The decision tree looks like this:
Another helpful decision-making framework is Shklarski’s “Xanax for Decision Making” framework, designed by the Flatiron Health head of technology. This simple but effective system helps to improve “team alignment while reducing stress in the decision-making process.” This model is best when you already have a good idea of who should be a part of the process but need assistance figuring out HOW to decide and WHAT the best decision is by laying out the pros and cons.
First, determine whether the decision is a reversible or irreversible decision. Though the framework works for both styles, it was primarily designed for the former. By using a basic chart comparing two or more options, and identifying the costs, benefits, and uniquely, mitigations, you can clearly see the impact of choosing one option over another.
The mitigations column is a way of evaluating the options available while also naming the fears, concerns, and feasibility of choosing one of them.
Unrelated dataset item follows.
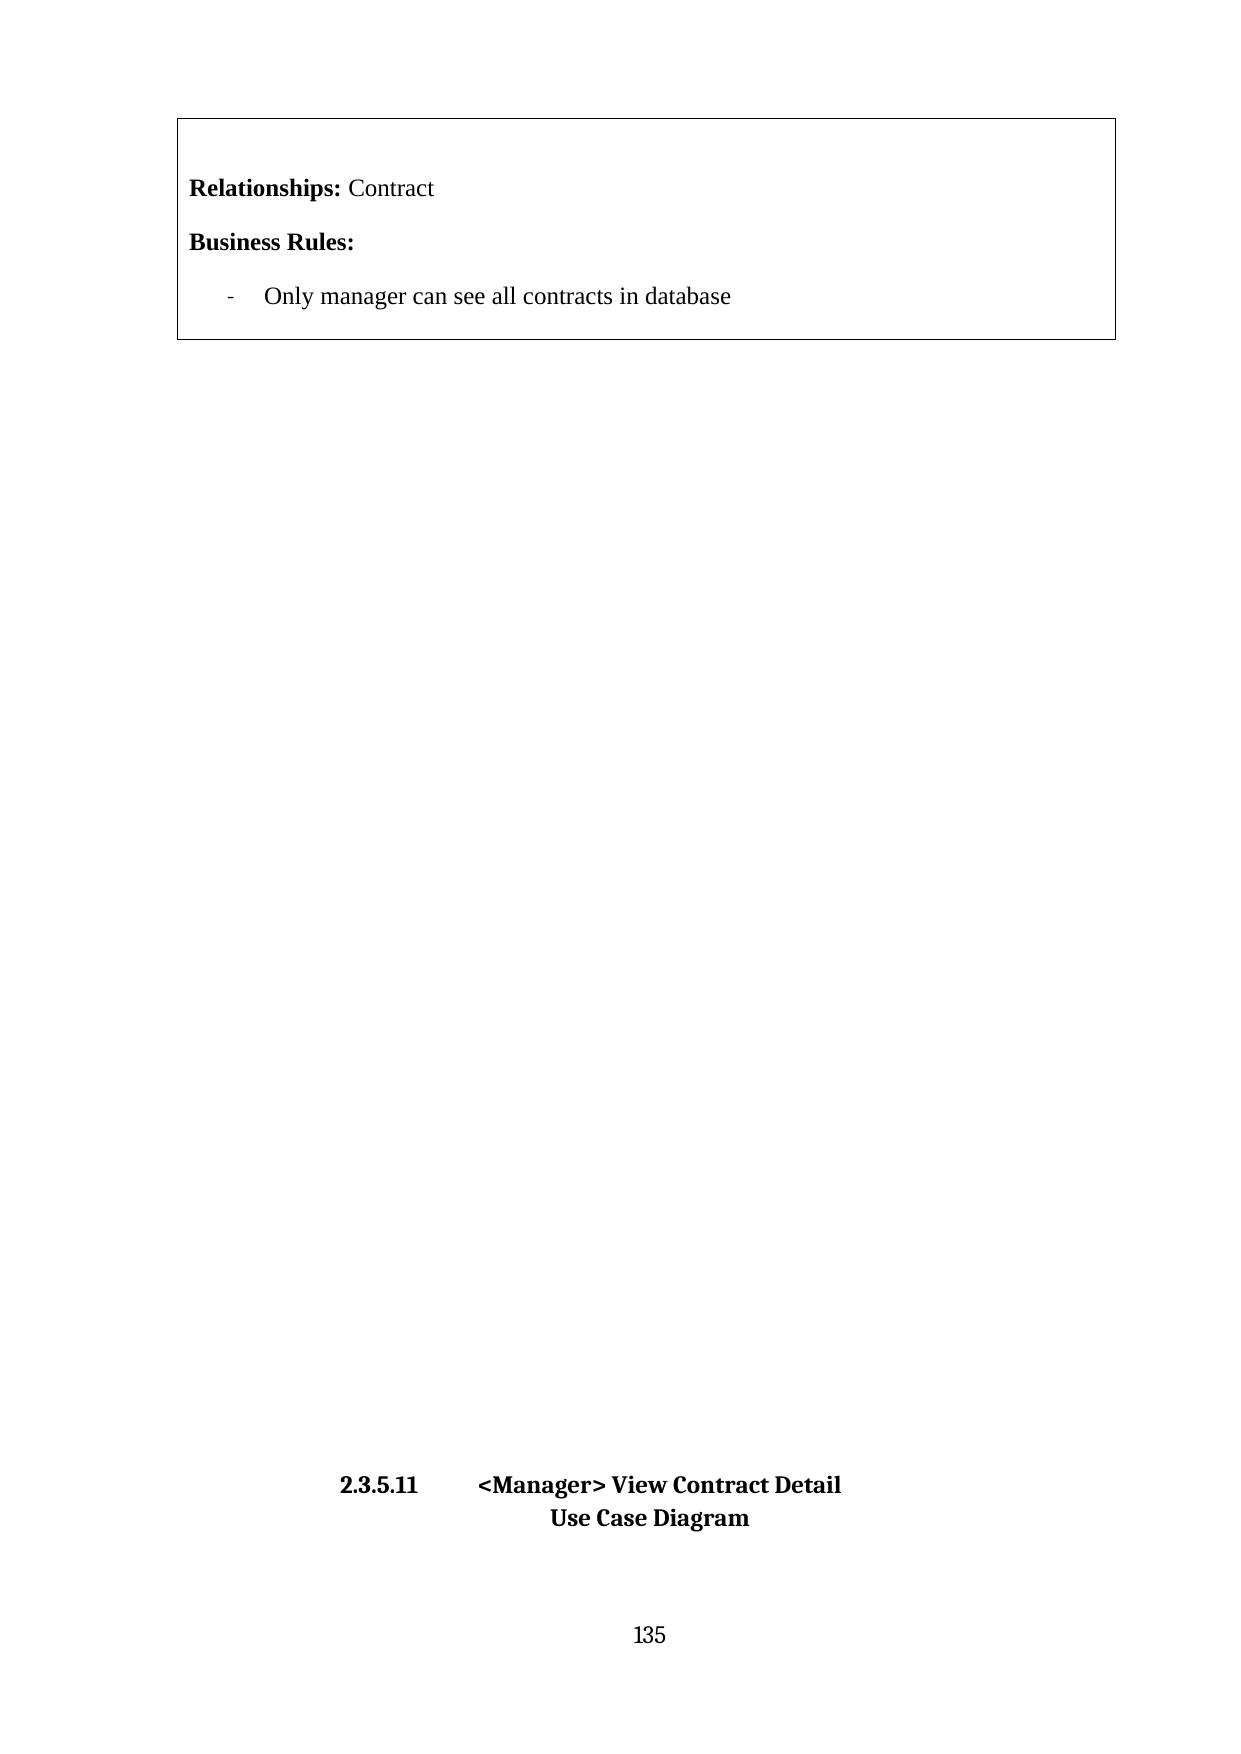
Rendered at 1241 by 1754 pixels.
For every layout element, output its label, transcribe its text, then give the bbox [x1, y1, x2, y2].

subtitle <Manager> View Contract Detail [340, 1471, 1122, 1500]
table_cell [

This is the space to discuss how to soften, allay, or distribute the risks associated with each of the options. Asking some questions to help fill out the mitigations column can be useful. Consider an objective perspective with these:
- What would be the best choice for our clients and customers?
- What would the board or larger leadership want us to do?
And try addressing the cost and risk from an alternative perspective with these:
- What is the root of the risk and how can we mitigate it?
- Can we address the costs (time, money, tech-debt) in other ways?
- Can we resolve the underlying concern or anxiety in other ways?
- Is there a short-term or long-term tradeoff we can make instead?
These are only two frameworks for determining the best approach and solution to decision making. There are numerous other approaches and checklists that can assist you in this process. The idea is not to find one and adopt it exclusively, but to use these to inform the way you are thinking about and approaching the decision-making process for yourself and your team.
Final Steps: Evaluating your decision
No matter how complex or straightforward a decision, it can be broken down into distinct, basic components. The frameworks mentioned above expand upon the different steps, giving you tools for solving the problem of making a decision and providing guidance for how to approach and think through the “what ifs” in more detail. But if we step back and consider the individual components of the decision-making process, we can clearly see five distinct steps.
These are the steps that make up the anatomy of a decision:
- Identify the problem you are trying to solve
- Research and gather the information you need that is directly related to the problem
- Consider alternatives, and weigh the consequences of choosing one of those
- Make your decision and take action
- Evaluate your choice, assess the impact, and modify the course of action as needed
This final stage is possibly the most important part of any decision that you make. Your ability to take stock of what you have decided to do, honestly evaluate the success of this decision and the impact it had on the intended outcome, and address any unforeseen consequences will help you to make better decisions moving forward and will strengthen the foundation of your leadership within your team.